Data does not need to be preprocessed.

Join Data

It seems like the only data we can really work with that involves joins would be gender. Originally, I wanted to consider the ratio of guests per season, but it seems as though there is no guest data in the casts table.

Because of this, I will answer the question: What is the ratio of males to non-males per year?

First, let’s join the tables together. Then I will group by the year and a new column I created, is_male. This column is true when the actor is a male and false otherwise. Then, I count how many episodes land in each column.

gender_counts = actors %>%
    left_join(casts, by = 'aid') %>%
    left_join(seasons, by = 'sid') %>%
    mutate(is_male = `gender` == 'male') %>%
    select(sid, year, gender, is_male, n_episodes.x) %>%
    group_by(`year`, `is_male`) %>%
    summarise(ep_count = sum(n_episodes.x))
Error in is.data.frame(y): object 'seasons' not found
head(gender_counts, 10)
Error in head(gender_counts, 10): object 'gender_counts' not found

Now, I need the total counts per year. The way I did it is way too overengineerd (reused my code) but it made it easier than re-doing everything.

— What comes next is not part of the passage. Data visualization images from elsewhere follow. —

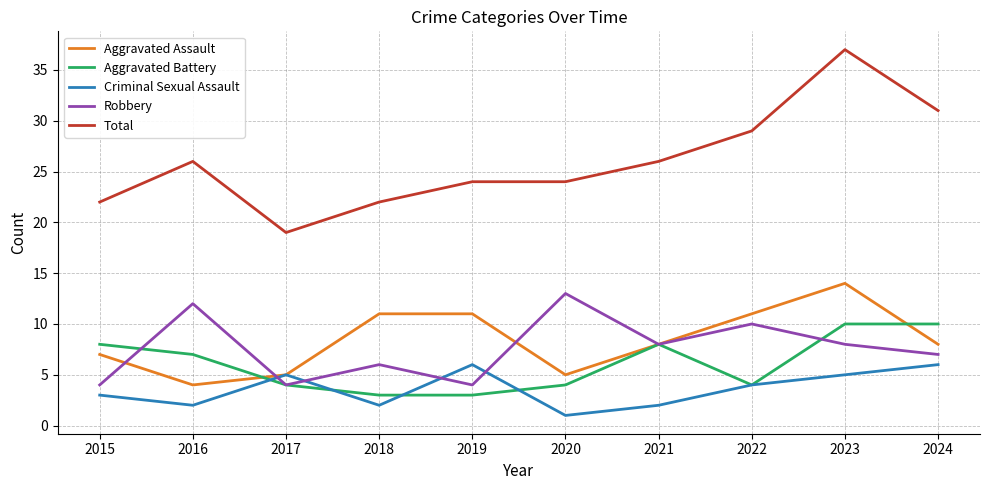

What is the difference between the highest and lowest values at 2023?

32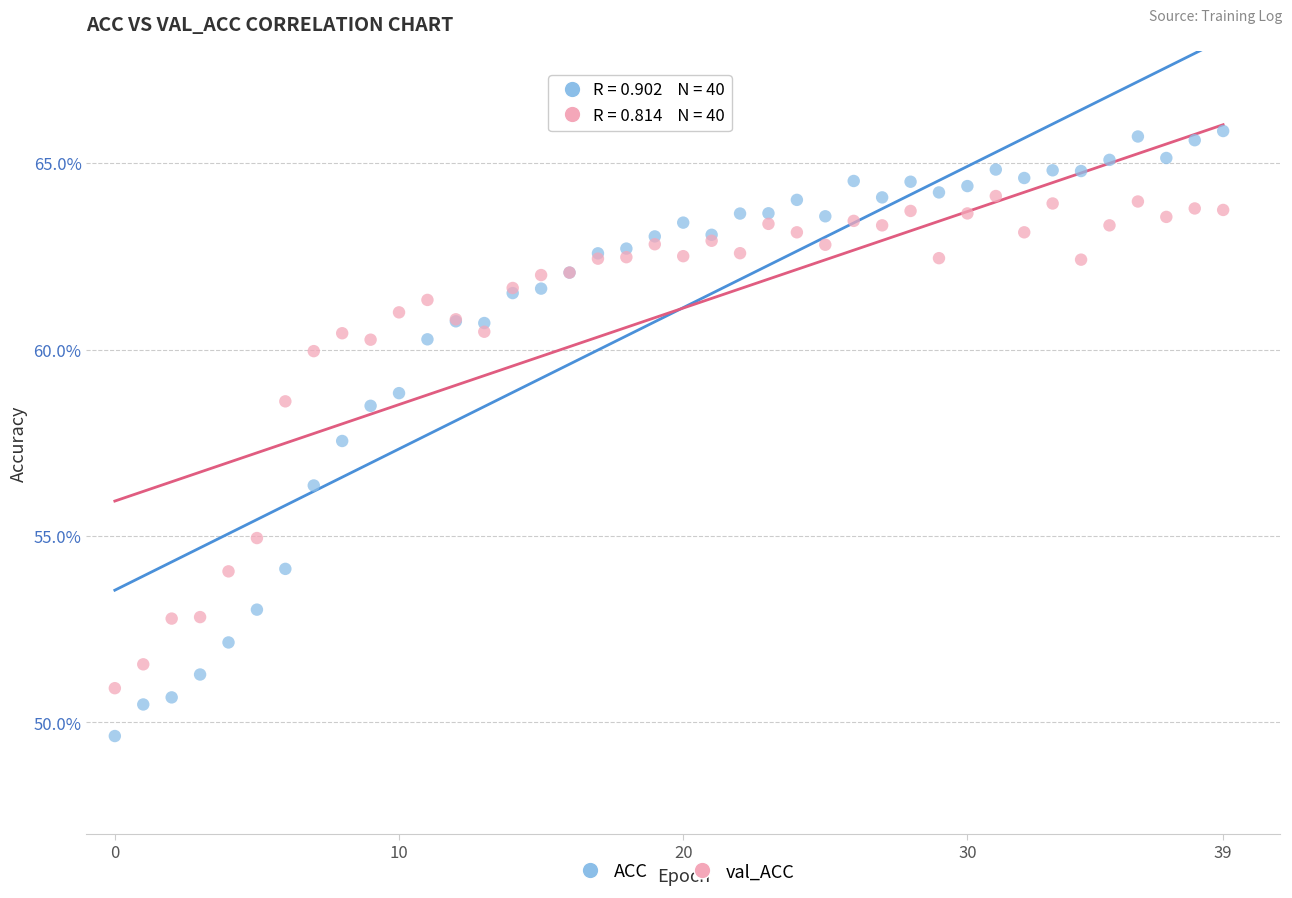

Which series contains the highest Y value?

ACC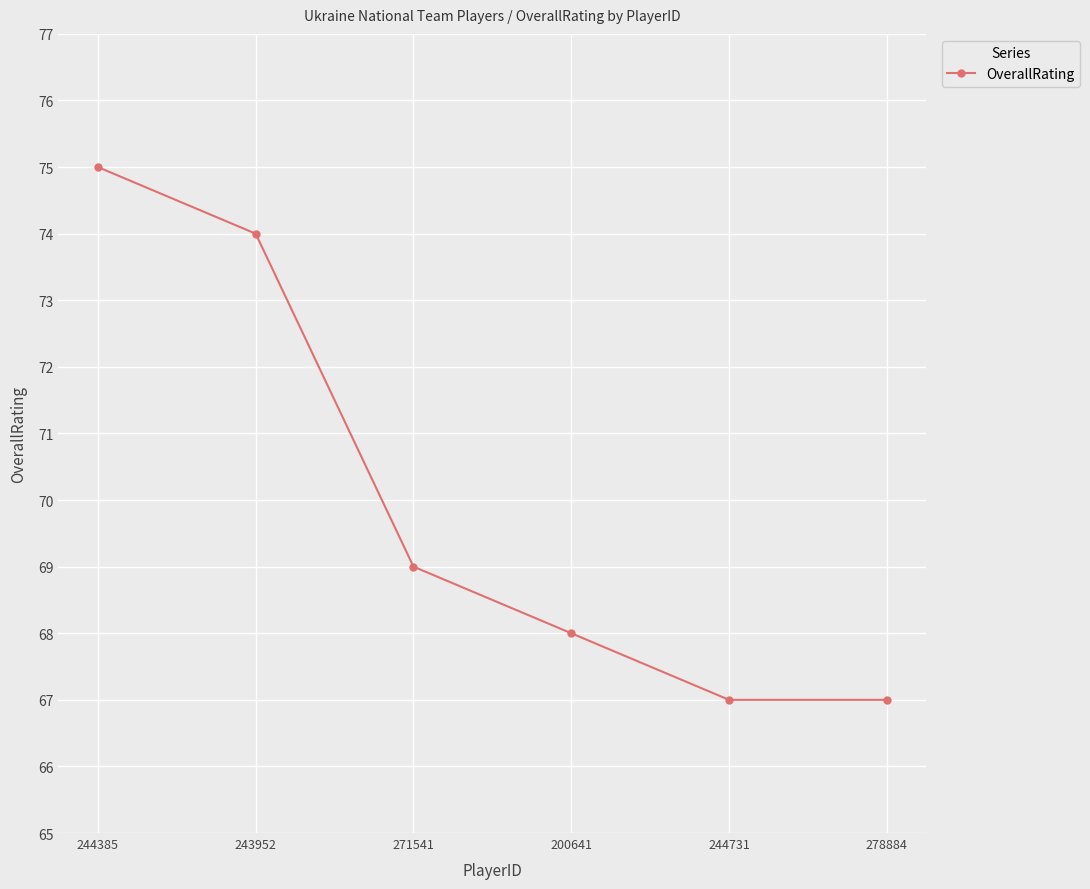

Is it true that the value at 278884 is 67?

True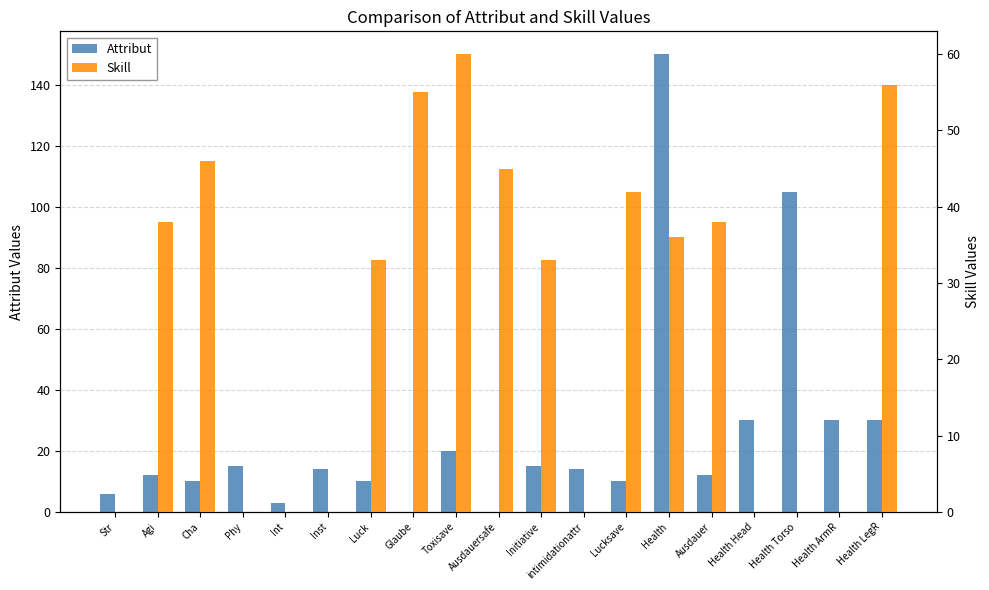

How many groups of bars are there?

19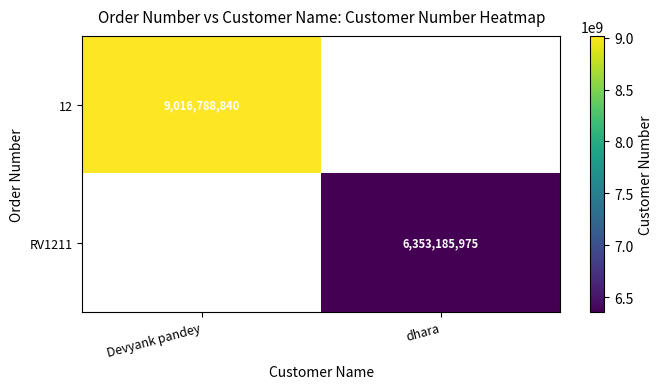

True or false: 12 has a value of 15460619306 at Devyank pandey.

False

For a one-time calculation I don’t think this is an issue.

season_counts = actors %>%
    left_join(casts, by = 'aid') %>%
    left_join(seasons, by = 'sid') %>%
    mutate(is_male = `gender` == 'male') %>%
    select(sid, year, gender, is_male, n_episodes.x, n_episodes.y) %>%
    group_by(`year`) %>%
    summarise(ep_count = sum(n_episodes.x))
Error in is.data.frame(y): object 'seasons' not found
head(season_counts, 10)
Error in head(season_counts, 10): object 'season_counts' not found

Finally, I calculate the ratio using both tables.

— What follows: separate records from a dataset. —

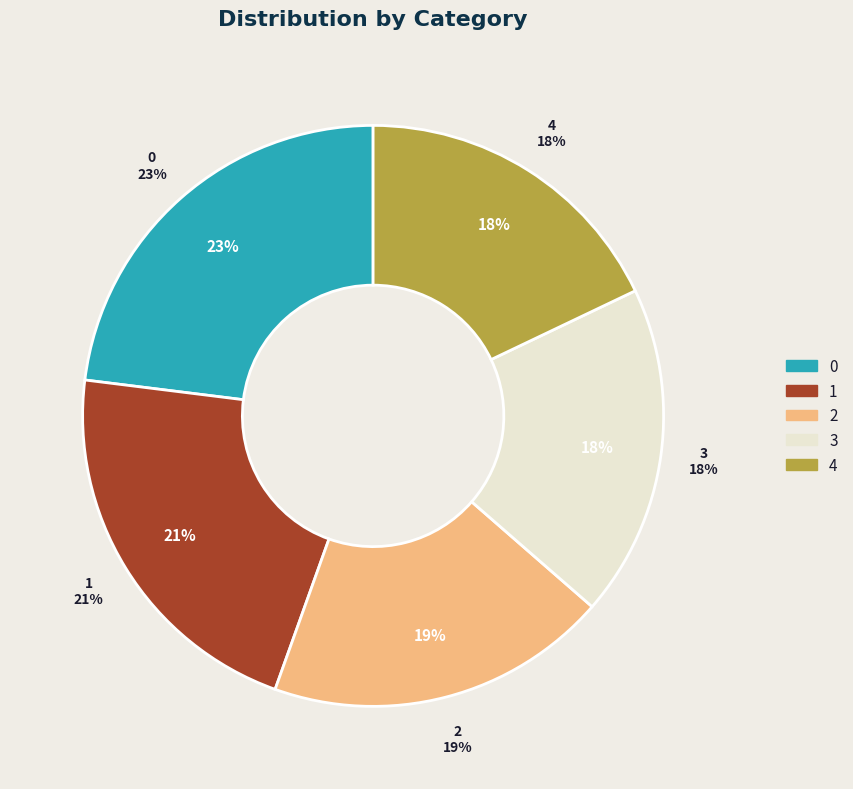

Which has a higher value, 4 or 2?

2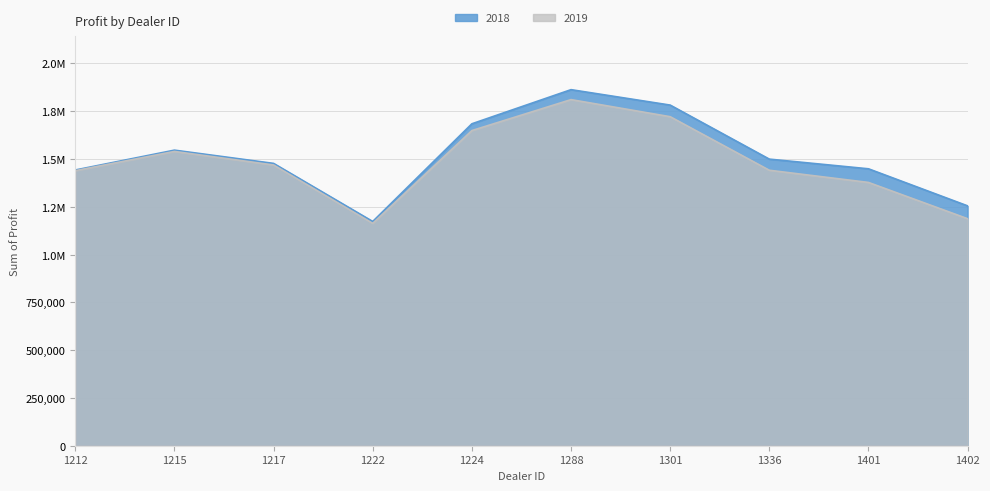

Which series changed the most between 1217 and 1336?

2019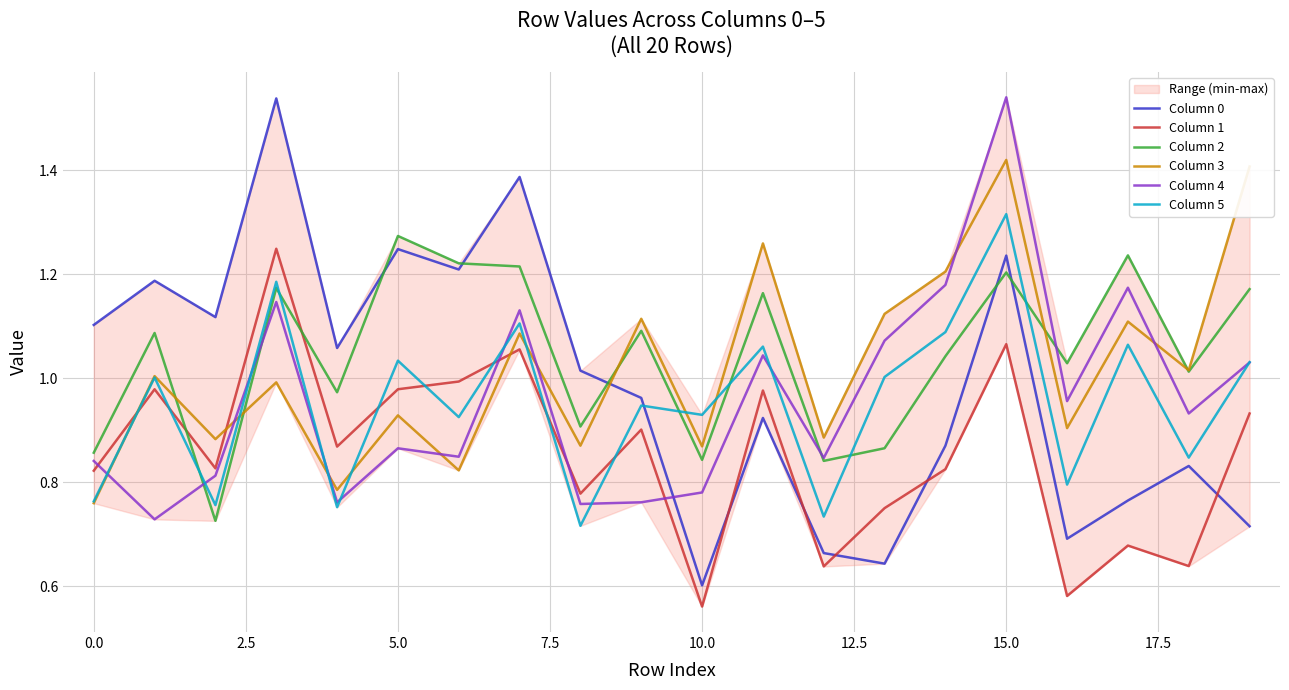

What is the smallest value displayed?

0.6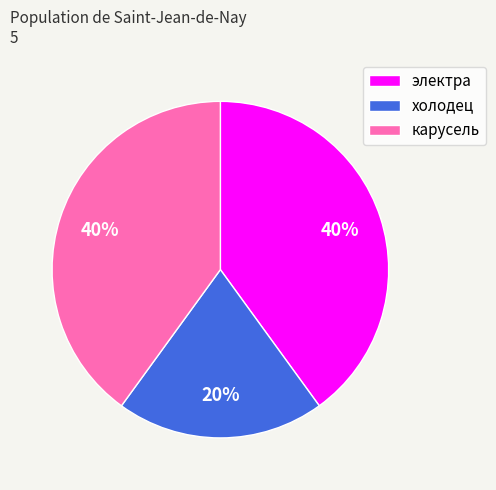

Does электра account for over 50% of the chart?

No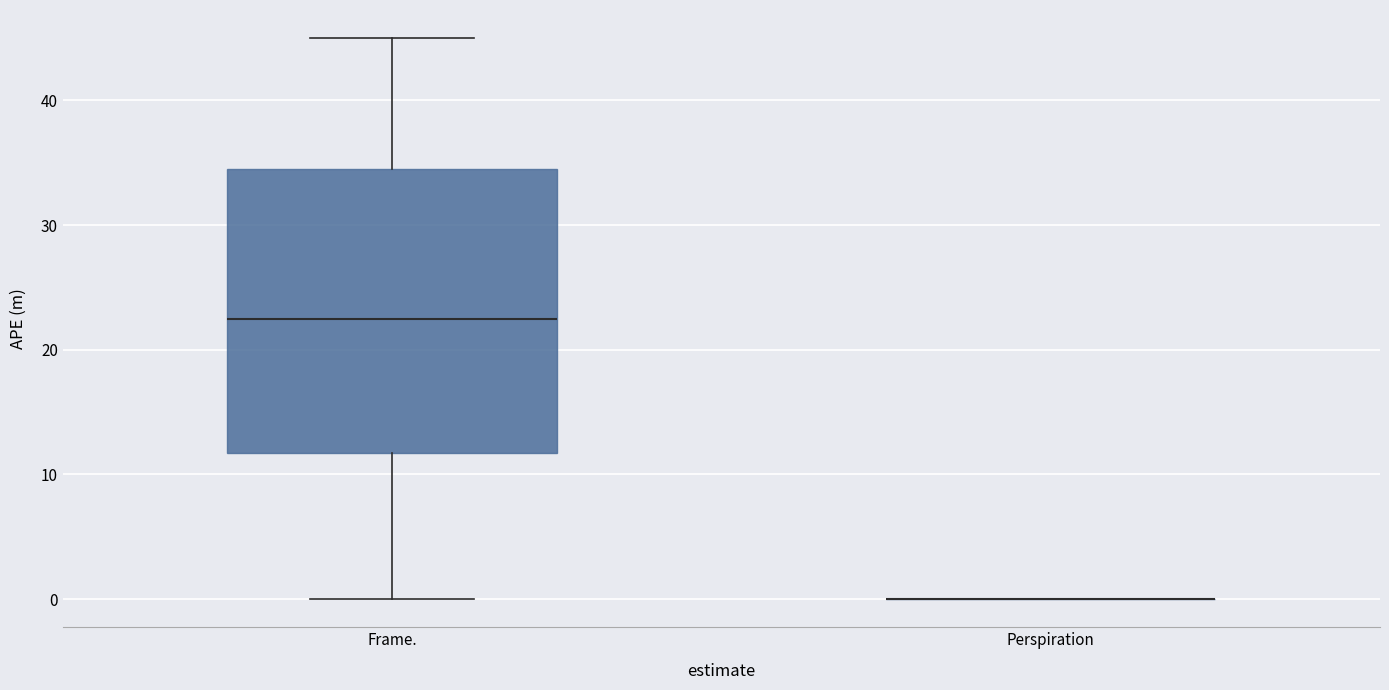

Reading left to right, transcribe this box plot: for each box, give where its median line is, the range the box spans, and where its two whiskers end, as read against the y-axis. The values are not printed on the chart, so give them approximately, as read against the axis.

Frame.: median 23, box 12 to 35, whiskers 0 to 45
Perspiration: box collapsed to a line at 0, whiskers 0 to 0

gender_ratio = gender_counts %>%
    left_join(season_counts, by = 'year') %>%
    mutate(ep_ratio = ep_count.x / ep_count.y)
Error in left_join(., season_counts, by = "year"): object 'gender_counts' not found
head(gender_ratio, 10)
Error in head(gender_ratio, 10): object 'gender_ratio' not found
ggplot(gender_ratio, aes(x = `year`, y = `ep_ratio`, col = `is_male`)) +
    geom_bar(position = "stack", stat = "identity") +
    ggtitle('Ratio of Males to Non-Males on SNL') +
    labs(x = 'Year', y = 'Ratio of Males to Non-Males', color = 'Is Male')
Error in ggplot(gender_ratio, aes(x = year, y = ep_ratio, col = is_male)): object 'gender_ratio' not found

As we can see, the disparity in gender is decreasing year on year. A stacked bar chart is probably a controversial choice here, but I think it helps visualize that the height of the plot is the whole cast. A line plot makes it seem like the empty space is no one or may cause other confusion. This is almost like a pie chart per year, which I like.